Mestre em nutrição, referência no tratamento de transtornos alimentares e autora de mais de 16 capítulos de livros, Roberta Carbonari é reconhecida pela firmeza e sensibilidade ao tratar de comportamento alimentar. Membro do “Eating Disorders Centre” da Austrália, coordenadora e professora de pós-graduação, ela vê com preocupação o avanço de discursos simplistas sobre saúde nas redes sociais — especialmente quando o foco é a perda de peso.
“Você já viu algum curso dizendo: ‘Venha baixar a pressão arterial em três semanas’? Não. Mas, para emagrecer… tem aos montes. E o pior: para quem tem obesidade, isso não é tratamento. É arriscado”, dispara Roberta em conversa com o podcast IstoÉ Saúde Entrevista, lançado nesta sexta-feira, 08.

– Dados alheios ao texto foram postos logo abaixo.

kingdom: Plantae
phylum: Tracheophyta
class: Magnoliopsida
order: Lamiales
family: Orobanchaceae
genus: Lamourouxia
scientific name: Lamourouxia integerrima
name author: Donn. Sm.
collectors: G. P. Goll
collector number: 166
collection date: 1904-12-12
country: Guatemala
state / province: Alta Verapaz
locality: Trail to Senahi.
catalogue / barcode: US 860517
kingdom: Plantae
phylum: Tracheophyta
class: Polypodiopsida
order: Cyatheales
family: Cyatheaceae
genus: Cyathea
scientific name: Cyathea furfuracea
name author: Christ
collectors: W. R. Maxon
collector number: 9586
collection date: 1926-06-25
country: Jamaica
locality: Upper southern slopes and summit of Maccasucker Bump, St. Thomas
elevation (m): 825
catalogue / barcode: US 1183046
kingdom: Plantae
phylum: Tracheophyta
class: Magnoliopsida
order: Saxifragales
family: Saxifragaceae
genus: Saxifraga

O público mais vulnerável e menos protegido
Ao analisar pesquisas nacionais e internacionais, Roberta se deparou com dados alarmantes: de 76% a 98% do público alcançado por certos conteúdos de nutrição nas redes são crianças e adolescentes entre 9 e 17 anos. “É justo o público mais vulnerável, que não tem senso crítico para filtrar o que vê, que está recebendo mensagens potencialmente danosas sobre corpo e alimentação.”
Estudos mostram que a exposição a conteúdos sobre corpo e performance está diretamente ligada à maior insatisfação corporal e a comportamentos alimentares disfuncionais — sobretudo entre meninas. “O problema é que elas não percebem essa relação com a saúde mental. Sentem o impacto, mas não conectam a insatisfação corporal ao adoecimento psicológico”, explica.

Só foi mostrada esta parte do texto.